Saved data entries
——

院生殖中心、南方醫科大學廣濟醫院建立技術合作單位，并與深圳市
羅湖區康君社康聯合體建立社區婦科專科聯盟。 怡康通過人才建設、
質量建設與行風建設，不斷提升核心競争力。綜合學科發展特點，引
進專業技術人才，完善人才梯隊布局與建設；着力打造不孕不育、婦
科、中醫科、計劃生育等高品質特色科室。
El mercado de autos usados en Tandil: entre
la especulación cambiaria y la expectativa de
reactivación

——

- TASK STATEMENT: Recopy all the entries faithfully, leaving none out.

- EXERCISE OUTPUT:
院生殖中心、南方醫科大學廣濟醫院建立技術合作單位，并與深圳市
羅湖區康君社康聯合體建立社區婦科專科聯盟。 怡康通過人才建設、
質量建設與行風建設，不斷提升核心競争力。綜合學科發展特點，引
進專業技術人才，完善人才梯隊布局與建設；着力打造不孕不育、婦
科、中醫科、計劃生育等高品質特色科室。
El mercado de autos usados en Tandil: entre
la especulación cambiaria y la expectativa de
reactivación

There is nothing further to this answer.